*** Data records

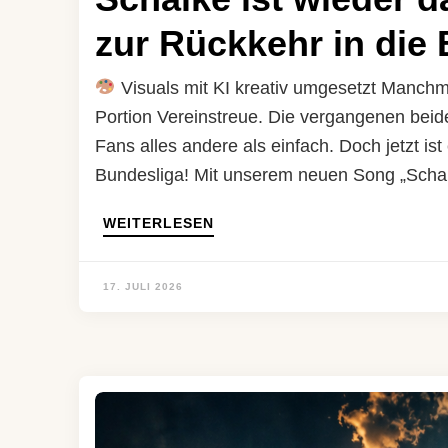
zur Rückkehr in die
Visuals mit KI kreativ umgesetzt Manchm
Portion Vereinstreue. Die vergangenen bei
Fans alles andere als einfach. Doch jetzt ist
Bundesliga! Mit unserem neuen Song „Schal
WEITERLESEN
17. JULI 2026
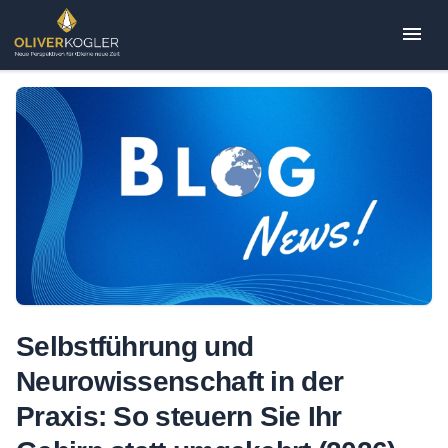
Zum
Inhalt
springen
Selbstführung und
Neurowissenschaft in der
Praxis: So steuern Sie Ihr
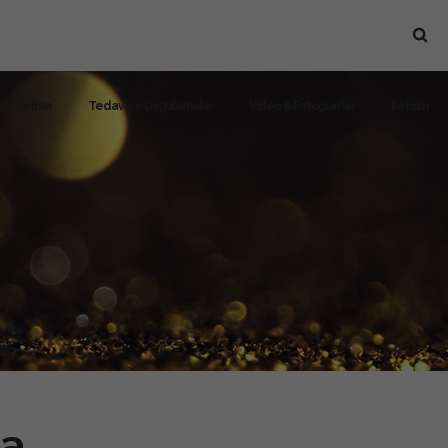
l İncelme
Tedavi ve Uygulamalar
Video & Fotoğraflar
İletişim
ma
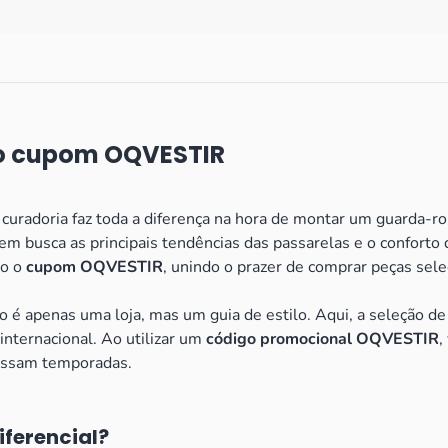
o cupom OQVESTIR
 curadoria faz toda a diferença na hora de montar um guarda-r
m busca as principais tendências das passarelas e o conforto 
do o
cupom OQVESTIR
, unindo o prazer de comprar peças sele
 é apenas uma loja, mas um guia de estilo. Aqui, a seleção de 
internacional. Ao utilizar um
código promocional OQVESTIR
,
vessam temporadas.
iferencial?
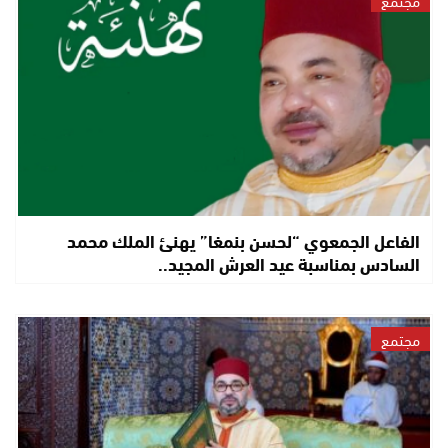
الفاعل الجمعوي “لحسن بنمغا” يهنئ الملك محمد
السادس بمناسبة عيد العرش المجيد..
مجتمع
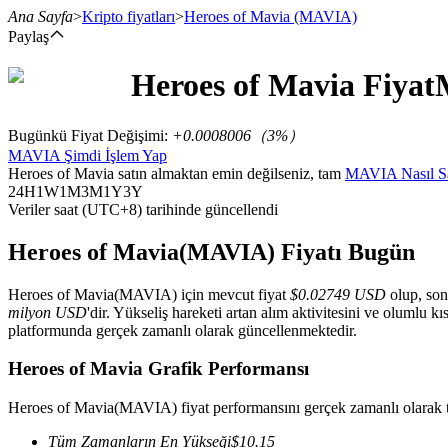
Ana Sayfa
>
Kripto fiyatları
>
Heroes of Mavia
(MAVIA)
Paylaş
Heroes of Mavia
Fiyat
Vadeli İşlemler
Bugünkü Fiyat Değişimi
:
+0.0008006
（
3
%）
MAVIA Şimdi İşlem Yap
Heroes of Mavia satın almaktan emin değilseniz, tam
MAVIA Nasıl Sa
24H
1W
1M
3M
1Y
3Y
Veriler saat (UTC+8) tarihinde güncellendi
Heroes of Mavia(MAVIA) Fiyatı Bugün
Heroes of Mavia(MAVIA) için mevcut fiyat
$0.02749 USD
olup, son
USDT Vadeli İşlemleri
milyon USD
'dir. Yükseliş hareketi artan alım aktivitesini ve olumlu kı
platformunda gerçek zamanlı olarak güncellenmektedir.
Teminat olarak USDT kullanan vadeli işlemler
Heroes of Mavia Grafik Performansı
Heroes of Mavia(MAVIA) fiyat performansını gerçek zamanlı olarak t
Tüm Zamanların En Yükseği
$
10.15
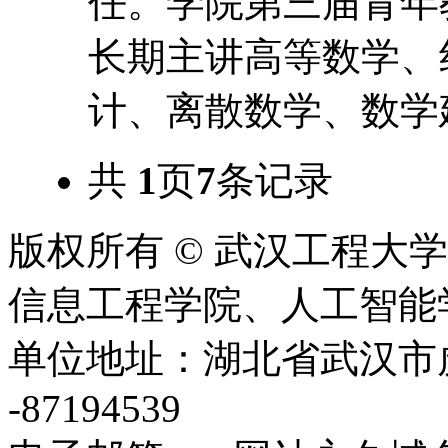
任。学院第三届青年
长期主讲高等数学、
计、离散数学、数学建
共
1
页
7
条记录
版权所有 © 武汉工程大
信息工程学院、人工智能学院 2020
单位地址：湖北省武汉市虎泉
-87194539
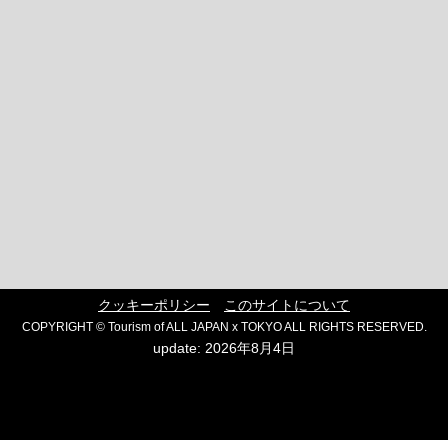
クッキーポリシー
このサイトについて
COPYRIGHT © Tourism of ALL JAPAN x TOKYO ALL RIGHTS RESERVED.
update: 2026年8月4日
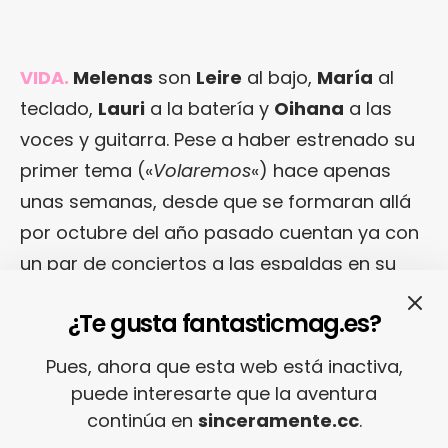
VIDA.
Melenas
son
Leire
al bajo,
María
al
teclado,
Lauri
a la batería y
Oihana
a las
voces y guitarra. Pese a haber estrenado su
primer tema («
Volaremos
«) hace apenas
unas semanas, desde que se formaran allá
por octubre del año pasado cuentan ya con
un par de conciertos a las espaldas en su
natal Pamplona, ciudad a cuya escena
¿Te gusta fantasticmag.es?
musical parecen estar muy unidas: sin ir más
lejos,
Lauri
también toca en
Río Arga
y
Pues, ahora que esta web está inactiva,
Panty Pantera
; por otro lado, en
puede interesarte que la aventura
«
Volveremos
» pone su granito de
continúa en
sinceramente.cc
.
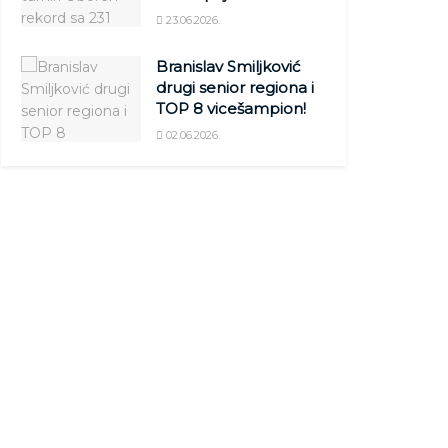
23.06.2026.
Branislav Smiljković
drugi senior regiona i
TOP 8 vicešampion!
02.06.2026.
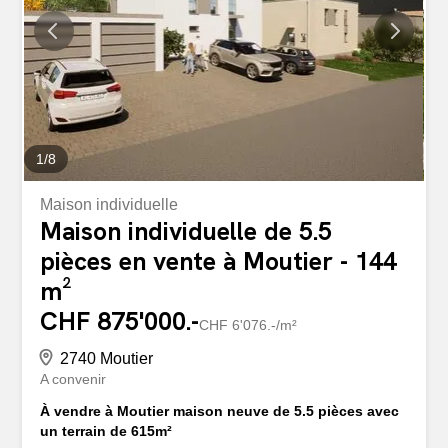
1
/
8
Maison individuelle
Maison individuelle de 5.5
pièces en vente à Moutier - 144
m²
CHF 875'000.-
CHF 6'076.-/m²
2740 Moutier
A convenir
À vendre à Moutier maison neuve de 5.5 pièces avec
un terrain de 615m²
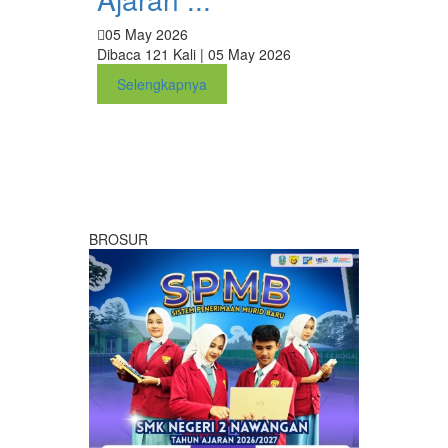
05 May 2026
Dibaca 121 Kali | 05 May 2026
Selengkapnya
BROSUR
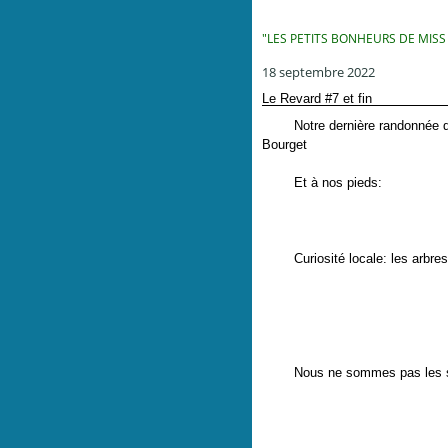
"LES PETITS BONHEURS DE MISS
18 septembre 2022
Le Revard #7 et fin
Notre dernière randonnée déb
Bourget
Et à nos pieds:
Curiosité locale: les arbres à
Nous ne sommes pas les seul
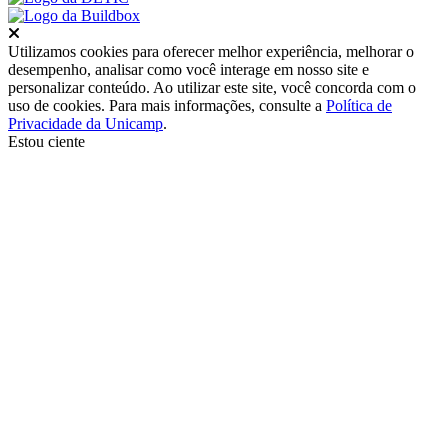
Fechar
Utilizamos cookies para oferecer melhor experiência, melhorar o
desempenho, analisar como você interage em nosso site e
personalizar conteúdo. Ao utilizar este site, você concorda com o
uso de cookies. Para mais informações, consulte a
Política de
Privacidade da Unicamp
.
Estou ciente
Ir para o topo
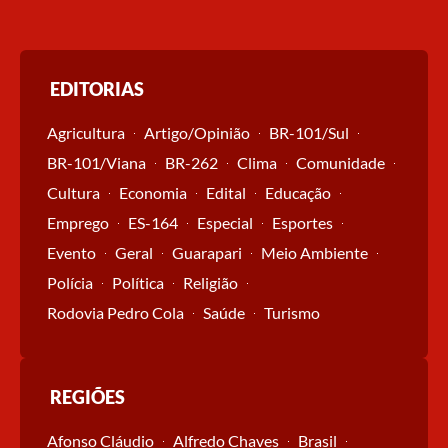
EDITORIAS
Agricultura
Artigo/Opinião
BR-101/Sul
BR-101/Viana
BR-262
Clima
Comunidade
Cultura
Economia
Edital
Educação
Emprego
ES-164
Especial
Esportes
Evento
Geral
Guarapari
Meio Ambiente
Polícia
Política
Religião
Rodovia Pedro Cola
Saúde
Turismo
REGIÕES
Afonso Cláudio
Alfredo Chaves
Brasil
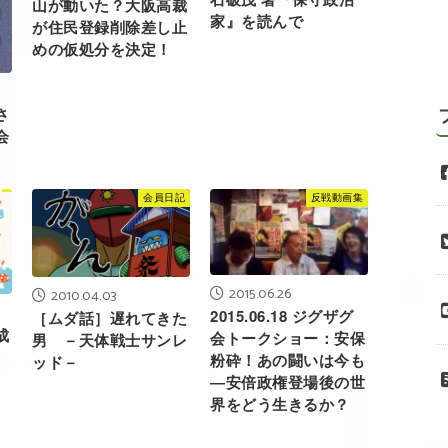
山が動いた？大阪高裁
家』を読んで
が住民登録削除差し止
めの仮処分を決定！
さ
会
会員日記
反戦動画集
2015.06.26
2010.04.03
2015.06.18 ジグザグ
［ムダ話］遅れてきた
成
会トークショー：安保
男 －天体戦士サンレ
粉砕！あの闘いは今も
ッド－
―安倍政権登場後の世
界をどう生きるか？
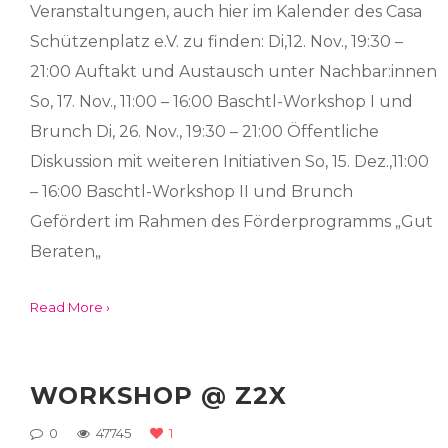
Veranstaltungen, auch hier im Kalender des Casa
Schützenplatz e.V. zu finden: Di,12. Nov., 19:30 –
21:00 Auftakt und Austausch unter Nachbar:innen
So, 17. Nov., 11:00 – 16:00 Baschtl-Workshop I und
Brunch Di, 26. Nov., 19:30 – 21:00 Öffentliche
Diskussion mit weiteren Initiativen So, 15. Dez.,11:00
– 16:00 Baschtl-Workshop II und Brunch
Gefördert im Rahmen des Förderprogramms „Gut
Beraten„
Read More ›
WORKSHOP @ Z2X
0
47745
1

******

__Your task__. Could you give the text of all the records again with every "Baschtl-Workshop" changed to "Bastel-Workshop" and everything else left as it is? Leave the pictures out of your answer.

__Exercise solution__.
zur Rückkehr in die
Visuals mit KI kreativ umgesetzt Manchm
Portion Vereinstreue. Die vergangenen bei
Fans alles andere als einfach. Doch jetzt ist
Bundesliga! Mit unserem neuen Song „Schal
WEITERLESEN
17. JULI 2026
Zum
Inhalt
springen
Selbstführung und
Neurowissenschaft in der
Praxis: So steuern Sie Ihr
l İncelme
Tedavi ve Uygulamalar
Video & Fotoğraflar
İletişim
ma
o cupom OQVESTIR
 curadoria faz toda a diferença na hora de montar um guarda-r
m busca as principais tendências das passarelas e o conforto 
do o
cupom OQVESTIR
, unindo o prazer de comprar peças sele
 é apenas uma loja, mas um guia de estilo. Aqui, a seleção de 
internacional. Ao utilizar um
código promocional OQVESTIR
,
vessam temporadas.
iferencial?
الفاعل الجمعوي “لحسن بنمغا” يهنئ الملك محمد
السادس بمناسبة عيد العرش المجيد..
مجتمع
Ana Sayfa
>
Kripto fiyatları
>
Heroes of Mavia
(MAVIA)
Paylaş
Heroes of Mavia
Fiyat
Vadeli İşlemler
Bugünkü Fiyat Değişimi
:
+0.0008006
（
3
%）
MAVIA Şimdi İşlem Yap
Heroes of Mavia satın almaktan emin değilseniz, tam
MAVIA Nasıl Sa
24H
1W
1M
3M
1Y
3Y
Veriler saat (UTC+8) tarihinde güncellendi
Heroes of Mavia(MAVIA) Fiyatı Bugün
Heroes of Mavia(MAVIA) için mevcut fiyat
$0.02749 USD
olup, son
USDT Vadeli İşlemleri
milyon USD
'dir. Yükseliş hareketi artan alım aktivitesini ve olumlu kı
platformunda gerçek zamanlı olarak güncellenmektedir.
Teminat olarak USDT kullanan vadeli işlemler
Heroes of Mavia Grafik Performansı
Heroes of Mavia(MAVIA) fiyat performansını gerçek zamanlı olarak t
Tüm Zamanların En Yükseği
$
10.15
任。学院第三届青年
长期主讲高等数学、
计、离散数学、数学建
共
1
页
7
条记录
版权所有 © 武汉工程大
信息工程学院、人工智能学院 2020
单位地址：湖北省武汉市虎泉
-87194539
クッキーポリシー
このサイトについて
COPYRIGHT © Tourism of ALL JAPAN x TOKYO ALL RIGHTS RESERVED.
update: 2026年8月4日
VIDA.
Melenas
son
Leire
al bajo,
María
al
teclado,
Lauri
a la batería y
Oihana
a las
voces y guitarra. Pese a haber estrenado su
primer tema («
Volaremos
«) hace apenas
unas semanas, desde que se formaran allá
por octubre del año pasado cuentan ya con
un par de conciertos a las espaldas en su
natal Pamplona, ciudad a cuya escena
¿Te gusta fantasticmag.es?
musical parecen estar muy unidas: sin ir más
lejos,
Lauri
también toca en
Río Arga
y
Pues, ahora que esta web está inactiva,
Panty Pantera
; por otro lado, en
puede interesarte que la aventura
«
Volveremos
» pone su granito de
continúa en
sinceramente.cc
.
23.06.2026.
Branislav Smiljković
drugi senior regiona i
TOP 8 vicešampion!
02.06.2026.
1
/
8
Maison individuelle
Maison individuelle de 5.5
pièces en vente à Moutier - 144
m²
CHF 875'000.-
CHF 6'076.-/m²
2740 Moutier
A convenir
À vendre à Moutier maison neuve de 5.5 pièces avec
un terrain de 615m²
05 May 2026
Dibaca 121 Kali | 05 May 2026
Selengkapnya
BROSUR
"LES PETITS BONHEURS DE MISS
18 septembre 2022
Le Revard #7 et fin
Notre dernière randonnée déb
Bourget
Et à nos pieds:
Curiosité locale: les arbres à
Nous ne sommes pas les seul
Fechar
Utilizamos cookies para oferecer melhor experiência, melhorar o
desempenho, analisar como você interage em nosso site e
personalizar conteúdo. Ao utilizar este site, você concorda com o
uso de cookies. Para mais informações, consulte a
Política de
Privacidade da Unicamp
.
Estou ciente
Ir para o topo
EDITORIAS
Agricultura
Artigo/Opinião
BR-101/Sul
BR-101/Viana
BR-262
Clima
Comunidade
Cultura
Economia
Edital
Educação
Emprego
ES-164
Especial
Esportes
Evento
Geral
Guarapari
Meio Ambiente
Polícia
Política
Religião
Rodovia Pedro Cola
Saúde
Turismo
REGIÕES
Afonso Cláudio
Alfredo Chaves
Brasil
山が動いた？大阪高裁
家』を読んで
が住民登録削除差し止
めの仮処分を決定！
さ
会
会員日記
反戦動画集
2015.06.26
2010.04.03
2015.06.18 ジグザグ
［ムダ話］遅れてきた
成
会トークショー：安保
男 －天体戦士サンレ
粉砕！あの闘いは今も
ッド－
―安倍政権登場後の世
界をどう生きるか？
Veranstaltungen, auch hier im Kalender des Casa
Schützenplatz e.V. zu finden: Di,12. Nov., 19:30 –
21:00 Auftakt und Austausch unter Nachbar:innen
So, 17. Nov., 11:00 – 16:00 Bastel-Workshop I und
Brunch Di, 26. Nov., 19:30 – 21:00 Öffentliche
Diskussion mit weiteren Initiativen So, 15. Dez.,11:00
– 16:00 Bastel-Workshop II und Brunch
Gefördert im Rahmen des Förderprogramms „Gut
Beraten„
Read More ›
WORKSHOP @ Z2X
0
47745
1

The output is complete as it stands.